Most notable among these reformed “gangstas” is Ron Finley, also known as the “Guerilla Gardner.”  Mr. Finley’s 2013 TedTalk has been viewed over 2 million times, and he was also prominently featured in the 2015 documentary “Can You Dig This?” (which is currently available on Netflix).  Finley shared:

“Within two miles of my home, there are four grocery stores. In that same radius, there are 86 fast food joints…31 liquor stores… Drive-thrust is killing more people than drive-bys… That’s why growing your own food is so defiant. It disrupts a system that is in place.”
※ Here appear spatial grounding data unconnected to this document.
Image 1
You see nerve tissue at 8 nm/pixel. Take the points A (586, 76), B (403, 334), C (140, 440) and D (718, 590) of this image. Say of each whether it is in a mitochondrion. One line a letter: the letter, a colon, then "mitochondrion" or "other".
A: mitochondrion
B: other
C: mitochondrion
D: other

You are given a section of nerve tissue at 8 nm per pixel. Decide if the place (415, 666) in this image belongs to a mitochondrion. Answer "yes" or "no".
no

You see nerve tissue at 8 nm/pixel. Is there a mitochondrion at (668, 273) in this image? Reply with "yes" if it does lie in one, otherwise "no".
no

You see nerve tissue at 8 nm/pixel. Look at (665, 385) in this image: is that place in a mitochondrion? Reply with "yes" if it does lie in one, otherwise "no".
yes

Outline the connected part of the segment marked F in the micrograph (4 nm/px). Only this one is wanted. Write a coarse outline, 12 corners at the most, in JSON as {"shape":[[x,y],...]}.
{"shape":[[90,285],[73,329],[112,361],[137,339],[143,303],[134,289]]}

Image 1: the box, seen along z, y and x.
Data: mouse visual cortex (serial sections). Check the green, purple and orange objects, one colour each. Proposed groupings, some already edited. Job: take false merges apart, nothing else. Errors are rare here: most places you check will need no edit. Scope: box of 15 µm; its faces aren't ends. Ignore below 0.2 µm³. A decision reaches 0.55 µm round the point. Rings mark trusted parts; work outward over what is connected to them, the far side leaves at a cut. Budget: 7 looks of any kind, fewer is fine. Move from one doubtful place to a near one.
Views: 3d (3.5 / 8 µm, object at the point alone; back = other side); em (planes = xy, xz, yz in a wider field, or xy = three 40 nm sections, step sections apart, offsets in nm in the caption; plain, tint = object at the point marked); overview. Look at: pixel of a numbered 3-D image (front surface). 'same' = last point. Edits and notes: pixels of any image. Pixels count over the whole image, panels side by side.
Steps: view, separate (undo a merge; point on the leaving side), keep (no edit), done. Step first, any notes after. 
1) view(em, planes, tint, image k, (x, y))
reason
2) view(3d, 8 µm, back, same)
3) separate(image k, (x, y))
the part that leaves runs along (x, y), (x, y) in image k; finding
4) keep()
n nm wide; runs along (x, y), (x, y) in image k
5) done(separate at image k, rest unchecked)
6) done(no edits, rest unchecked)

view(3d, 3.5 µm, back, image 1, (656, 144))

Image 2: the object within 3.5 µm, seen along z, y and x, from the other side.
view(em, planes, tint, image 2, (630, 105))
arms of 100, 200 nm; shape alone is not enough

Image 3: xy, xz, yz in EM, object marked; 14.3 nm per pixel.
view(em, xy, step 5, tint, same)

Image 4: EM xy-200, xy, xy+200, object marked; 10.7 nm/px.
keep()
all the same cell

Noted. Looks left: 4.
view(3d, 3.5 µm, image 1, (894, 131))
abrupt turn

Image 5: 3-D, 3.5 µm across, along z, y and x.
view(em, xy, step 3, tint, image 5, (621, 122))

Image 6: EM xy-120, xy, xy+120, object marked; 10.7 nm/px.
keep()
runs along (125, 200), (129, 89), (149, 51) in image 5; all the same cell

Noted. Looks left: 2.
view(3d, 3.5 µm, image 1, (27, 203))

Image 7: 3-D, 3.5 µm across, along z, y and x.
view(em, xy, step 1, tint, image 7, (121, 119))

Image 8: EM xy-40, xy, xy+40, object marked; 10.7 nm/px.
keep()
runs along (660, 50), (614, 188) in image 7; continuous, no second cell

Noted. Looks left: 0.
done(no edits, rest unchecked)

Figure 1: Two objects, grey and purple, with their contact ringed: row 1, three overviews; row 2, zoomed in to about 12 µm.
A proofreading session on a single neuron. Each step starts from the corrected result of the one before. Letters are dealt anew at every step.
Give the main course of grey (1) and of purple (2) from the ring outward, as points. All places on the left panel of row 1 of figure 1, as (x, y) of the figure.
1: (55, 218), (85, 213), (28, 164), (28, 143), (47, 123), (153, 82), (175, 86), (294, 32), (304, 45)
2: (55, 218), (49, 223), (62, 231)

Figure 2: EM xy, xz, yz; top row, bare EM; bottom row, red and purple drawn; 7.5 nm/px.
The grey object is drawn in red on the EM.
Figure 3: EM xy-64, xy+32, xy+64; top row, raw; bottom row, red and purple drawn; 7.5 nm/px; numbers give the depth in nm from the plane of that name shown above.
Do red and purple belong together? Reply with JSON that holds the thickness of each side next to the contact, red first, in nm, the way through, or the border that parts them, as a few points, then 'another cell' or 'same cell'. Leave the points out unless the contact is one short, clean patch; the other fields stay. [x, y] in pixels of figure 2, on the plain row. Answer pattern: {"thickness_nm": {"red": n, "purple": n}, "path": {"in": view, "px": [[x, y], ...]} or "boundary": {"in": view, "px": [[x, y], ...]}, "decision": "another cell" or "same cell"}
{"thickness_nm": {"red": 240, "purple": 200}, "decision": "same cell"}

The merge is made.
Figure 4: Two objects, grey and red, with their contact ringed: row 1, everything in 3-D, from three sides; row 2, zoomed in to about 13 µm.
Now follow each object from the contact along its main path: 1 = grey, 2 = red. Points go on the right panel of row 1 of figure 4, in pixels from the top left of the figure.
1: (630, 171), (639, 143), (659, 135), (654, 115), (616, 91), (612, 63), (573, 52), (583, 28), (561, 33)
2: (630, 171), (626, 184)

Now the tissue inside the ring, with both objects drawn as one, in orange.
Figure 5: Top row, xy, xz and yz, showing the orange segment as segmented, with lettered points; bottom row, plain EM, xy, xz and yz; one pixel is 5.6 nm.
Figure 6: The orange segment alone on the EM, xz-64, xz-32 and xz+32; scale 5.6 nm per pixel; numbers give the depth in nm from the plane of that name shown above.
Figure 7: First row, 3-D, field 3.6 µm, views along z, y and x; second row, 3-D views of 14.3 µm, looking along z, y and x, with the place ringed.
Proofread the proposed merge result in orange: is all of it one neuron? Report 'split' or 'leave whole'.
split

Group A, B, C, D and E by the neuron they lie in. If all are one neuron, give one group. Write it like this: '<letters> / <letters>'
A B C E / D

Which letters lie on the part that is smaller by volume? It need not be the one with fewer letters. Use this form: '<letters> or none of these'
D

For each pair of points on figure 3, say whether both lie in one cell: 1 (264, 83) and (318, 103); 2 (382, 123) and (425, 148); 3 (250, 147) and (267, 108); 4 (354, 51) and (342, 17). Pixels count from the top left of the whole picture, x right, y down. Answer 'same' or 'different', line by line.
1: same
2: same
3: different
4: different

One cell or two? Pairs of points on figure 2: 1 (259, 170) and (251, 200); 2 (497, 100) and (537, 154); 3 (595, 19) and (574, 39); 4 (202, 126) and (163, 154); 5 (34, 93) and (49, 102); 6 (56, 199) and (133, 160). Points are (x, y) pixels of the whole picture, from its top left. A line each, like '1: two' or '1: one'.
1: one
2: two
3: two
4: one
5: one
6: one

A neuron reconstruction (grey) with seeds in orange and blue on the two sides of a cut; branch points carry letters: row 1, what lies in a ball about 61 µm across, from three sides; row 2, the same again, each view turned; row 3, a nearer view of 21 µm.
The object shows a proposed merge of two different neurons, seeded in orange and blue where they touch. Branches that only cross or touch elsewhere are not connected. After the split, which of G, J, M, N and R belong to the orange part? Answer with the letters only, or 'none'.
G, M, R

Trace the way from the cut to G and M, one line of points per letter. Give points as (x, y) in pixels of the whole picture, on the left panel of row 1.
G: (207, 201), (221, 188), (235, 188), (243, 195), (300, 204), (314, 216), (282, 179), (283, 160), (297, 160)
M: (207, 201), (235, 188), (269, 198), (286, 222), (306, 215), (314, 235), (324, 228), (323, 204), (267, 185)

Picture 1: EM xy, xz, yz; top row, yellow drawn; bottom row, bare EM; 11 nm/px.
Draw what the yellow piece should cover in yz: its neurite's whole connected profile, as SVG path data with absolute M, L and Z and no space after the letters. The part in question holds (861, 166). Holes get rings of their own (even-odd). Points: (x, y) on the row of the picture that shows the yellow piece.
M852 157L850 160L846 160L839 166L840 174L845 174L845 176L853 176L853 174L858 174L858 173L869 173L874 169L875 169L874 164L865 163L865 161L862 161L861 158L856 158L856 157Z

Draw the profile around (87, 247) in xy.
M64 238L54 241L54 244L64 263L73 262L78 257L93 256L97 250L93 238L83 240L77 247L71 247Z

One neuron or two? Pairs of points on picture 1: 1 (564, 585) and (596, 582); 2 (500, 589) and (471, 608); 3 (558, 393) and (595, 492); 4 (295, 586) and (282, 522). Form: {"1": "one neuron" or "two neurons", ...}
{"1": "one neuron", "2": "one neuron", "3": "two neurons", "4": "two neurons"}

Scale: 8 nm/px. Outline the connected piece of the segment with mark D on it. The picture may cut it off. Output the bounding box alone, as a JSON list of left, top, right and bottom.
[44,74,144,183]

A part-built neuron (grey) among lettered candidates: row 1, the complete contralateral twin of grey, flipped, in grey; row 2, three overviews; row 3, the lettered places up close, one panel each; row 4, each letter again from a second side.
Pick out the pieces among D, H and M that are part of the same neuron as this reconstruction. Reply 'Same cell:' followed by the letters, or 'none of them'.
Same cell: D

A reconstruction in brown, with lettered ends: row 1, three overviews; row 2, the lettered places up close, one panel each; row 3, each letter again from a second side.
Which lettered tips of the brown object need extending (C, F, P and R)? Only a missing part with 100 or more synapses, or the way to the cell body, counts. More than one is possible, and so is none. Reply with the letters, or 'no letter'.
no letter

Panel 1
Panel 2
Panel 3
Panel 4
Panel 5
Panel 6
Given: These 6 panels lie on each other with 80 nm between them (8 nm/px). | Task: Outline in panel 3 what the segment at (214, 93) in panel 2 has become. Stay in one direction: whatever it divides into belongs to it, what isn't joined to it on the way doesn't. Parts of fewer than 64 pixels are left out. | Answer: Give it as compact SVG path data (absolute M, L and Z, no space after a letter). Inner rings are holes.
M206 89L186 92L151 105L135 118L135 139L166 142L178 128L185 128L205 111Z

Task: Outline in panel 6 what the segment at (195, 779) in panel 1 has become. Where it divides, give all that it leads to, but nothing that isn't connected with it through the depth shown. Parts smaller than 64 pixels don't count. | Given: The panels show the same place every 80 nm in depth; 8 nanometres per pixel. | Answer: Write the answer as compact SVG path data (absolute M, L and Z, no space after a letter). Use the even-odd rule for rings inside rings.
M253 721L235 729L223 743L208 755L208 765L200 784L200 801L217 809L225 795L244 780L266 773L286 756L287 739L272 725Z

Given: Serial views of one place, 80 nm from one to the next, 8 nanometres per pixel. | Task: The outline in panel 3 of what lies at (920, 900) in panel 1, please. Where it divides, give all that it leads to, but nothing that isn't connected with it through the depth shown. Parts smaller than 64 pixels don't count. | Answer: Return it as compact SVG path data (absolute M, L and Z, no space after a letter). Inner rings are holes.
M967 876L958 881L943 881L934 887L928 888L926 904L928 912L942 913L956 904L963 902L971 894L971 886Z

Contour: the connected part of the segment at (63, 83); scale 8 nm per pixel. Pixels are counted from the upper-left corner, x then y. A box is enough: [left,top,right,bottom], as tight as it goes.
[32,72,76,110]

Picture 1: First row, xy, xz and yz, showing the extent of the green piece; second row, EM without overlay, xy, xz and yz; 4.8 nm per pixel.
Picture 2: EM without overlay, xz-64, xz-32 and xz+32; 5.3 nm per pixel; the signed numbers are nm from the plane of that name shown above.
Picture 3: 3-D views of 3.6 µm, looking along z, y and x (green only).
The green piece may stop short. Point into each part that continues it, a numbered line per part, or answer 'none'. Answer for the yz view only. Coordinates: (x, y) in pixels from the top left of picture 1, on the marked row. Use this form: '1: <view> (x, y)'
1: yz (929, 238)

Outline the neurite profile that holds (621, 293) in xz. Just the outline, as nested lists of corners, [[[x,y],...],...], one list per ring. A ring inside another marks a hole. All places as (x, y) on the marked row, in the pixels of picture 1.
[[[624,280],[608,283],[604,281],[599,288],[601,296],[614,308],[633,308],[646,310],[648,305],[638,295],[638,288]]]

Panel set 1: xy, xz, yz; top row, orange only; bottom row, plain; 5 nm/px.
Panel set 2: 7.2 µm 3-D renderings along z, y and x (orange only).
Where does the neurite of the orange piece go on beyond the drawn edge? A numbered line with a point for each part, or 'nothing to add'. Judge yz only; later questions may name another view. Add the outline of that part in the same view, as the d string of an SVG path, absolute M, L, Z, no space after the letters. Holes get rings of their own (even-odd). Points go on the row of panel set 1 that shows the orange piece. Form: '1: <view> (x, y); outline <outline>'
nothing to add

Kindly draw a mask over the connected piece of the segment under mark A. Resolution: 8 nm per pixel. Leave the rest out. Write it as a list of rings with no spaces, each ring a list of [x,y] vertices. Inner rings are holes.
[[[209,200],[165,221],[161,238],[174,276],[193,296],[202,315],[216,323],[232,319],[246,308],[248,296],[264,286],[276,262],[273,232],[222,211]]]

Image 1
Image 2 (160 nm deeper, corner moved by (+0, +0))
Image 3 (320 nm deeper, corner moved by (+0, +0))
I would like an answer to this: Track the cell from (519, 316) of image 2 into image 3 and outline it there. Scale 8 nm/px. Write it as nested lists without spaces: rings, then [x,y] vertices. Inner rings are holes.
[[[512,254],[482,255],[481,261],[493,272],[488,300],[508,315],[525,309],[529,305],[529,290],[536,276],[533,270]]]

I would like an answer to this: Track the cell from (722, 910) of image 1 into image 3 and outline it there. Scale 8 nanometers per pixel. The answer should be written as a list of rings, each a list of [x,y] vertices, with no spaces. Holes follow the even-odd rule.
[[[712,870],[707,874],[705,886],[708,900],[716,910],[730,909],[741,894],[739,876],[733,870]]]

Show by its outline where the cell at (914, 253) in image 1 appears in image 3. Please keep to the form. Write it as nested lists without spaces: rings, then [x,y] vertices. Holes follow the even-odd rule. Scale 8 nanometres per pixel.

Rather than mainstream acceptability and assimilation, Finley’s cause is resistance. Aph Ko further asserts this notion, stating:

“Ron isn’t just digging holes in the ground and planting food for fun. He’s fighting a white supremacist capitalist system that has shoved certain bodies into communities where there’s no access to fresh foods and good healthcare. It’s sad that black people need to plant gardens on curbs because our government doesn’t care that these bodies are nutritionally starving. This is an epidemic that goes hand-in-hand with communities in Flint, Michigan drinking poisoned water. This isn’t a romantic, “feel good” story. This is fucked up—plain and simple.”

 

Recently, the issues of environmental stewardship and access to natural resources have been highlighted by the Flint Water Crisis and Water Protector demonstrations at Standing Rock in the Dakotas. In both cases, those impacted are communities of color. Just last year in Pittsburgh, activists revealed evidence that 31 percent of those living within oil-train blast zones—areas where the probability of explosion and exposure to chemicals that may cause lung disease is significantly increased– are non-white. This issue is, however, not a distinctly American issue, as Viceland Channel’s show, RISE also highlights indigenous people across North and South America systemically marginalized and restricted in their rights to viable natural resources and land sovereignty. These instances of environmental injustice lend credence to accusations of environmental racism and Ko’s foundational theory that the road of environmental injustice, like racism, sexism, and speciesism,  winds its way back to a common oppressor/oppressed paradigm that is inherently connected to an all-encompassing system of oppression, rather than a “separate but equal” notion of inequalities. Whether or not Ko’s theory of animal liberation resonates with you, her Black Vegan list repositions black veganism and food justice activism such as Finley’s outside of the lens of consumptive white audiences looking for stories of black redemption and legitimizes them for the subversive acts of resistance they are. Also, it allows black vegans and the public at large the rare opportunity to see vegans of color en masse and not marginalized within the movement. So now when I ask what comes to mind when you hear the word “vegan,” you can easily imagine her or him.